The contrast could not be greater, those on this side are a very pampered lot. Yet another viewpoint is that if Kashmir gets Independence, it will become a theatre where, given its strategic importance, the Americans and the Chinese may begin their games. All these are points of view and in a democracy, given the situation in Jammu and Kashmir there are bound to be several opinions.
But the immediate task is to find a solution quickly. It is possible that the proposal to temporarily give possession of land to the Amarnath Shrine Board during the duration of the Yatra could cool tempers in Jammu. Once that happens, the Kashmiris could be persuaded to give up their agitation. They should be firmly told enough is enough and that the situation cannot be allowed to aggravate further.

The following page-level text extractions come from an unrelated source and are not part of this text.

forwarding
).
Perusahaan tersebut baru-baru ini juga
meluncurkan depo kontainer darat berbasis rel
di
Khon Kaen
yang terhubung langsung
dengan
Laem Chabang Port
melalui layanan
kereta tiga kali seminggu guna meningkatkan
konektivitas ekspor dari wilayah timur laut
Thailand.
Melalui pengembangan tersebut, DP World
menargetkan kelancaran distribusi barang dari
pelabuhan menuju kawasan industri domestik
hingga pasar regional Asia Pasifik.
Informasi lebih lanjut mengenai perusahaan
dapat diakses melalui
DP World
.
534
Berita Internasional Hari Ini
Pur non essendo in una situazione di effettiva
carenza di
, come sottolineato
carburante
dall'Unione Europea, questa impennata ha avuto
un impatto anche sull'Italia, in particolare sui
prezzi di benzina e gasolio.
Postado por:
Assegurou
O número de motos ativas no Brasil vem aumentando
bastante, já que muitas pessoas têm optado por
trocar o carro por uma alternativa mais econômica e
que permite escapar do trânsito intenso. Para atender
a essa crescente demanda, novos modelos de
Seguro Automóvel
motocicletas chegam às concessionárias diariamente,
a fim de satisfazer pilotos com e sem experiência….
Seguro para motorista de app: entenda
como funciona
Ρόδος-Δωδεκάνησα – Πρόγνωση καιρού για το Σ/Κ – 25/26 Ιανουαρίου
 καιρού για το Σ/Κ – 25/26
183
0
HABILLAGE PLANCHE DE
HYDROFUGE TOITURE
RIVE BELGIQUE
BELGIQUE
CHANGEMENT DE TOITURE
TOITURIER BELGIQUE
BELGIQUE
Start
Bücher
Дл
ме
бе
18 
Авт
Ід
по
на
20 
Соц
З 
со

Both the National Conference and the PDP must play their part in helping to restore normalcy. After all, they too have a stake in the future of the state. The Hurriyat needs to be clearly told that unfurling Pakistan flags on Indian soil was totally unacceptable and talks could only be conducted on the premise that the integrity and unity of India is non-negotiable.
The RSS has done well to keep the BJP and its leaders out of the agitation in Jammu. It is now for the PM to take the initiative and ensure that the problem does not remain unattended as so many other issues before this government. It does not matter if the Congress does not come to power in J&K for 30 more years as long as normality is restored. Between us.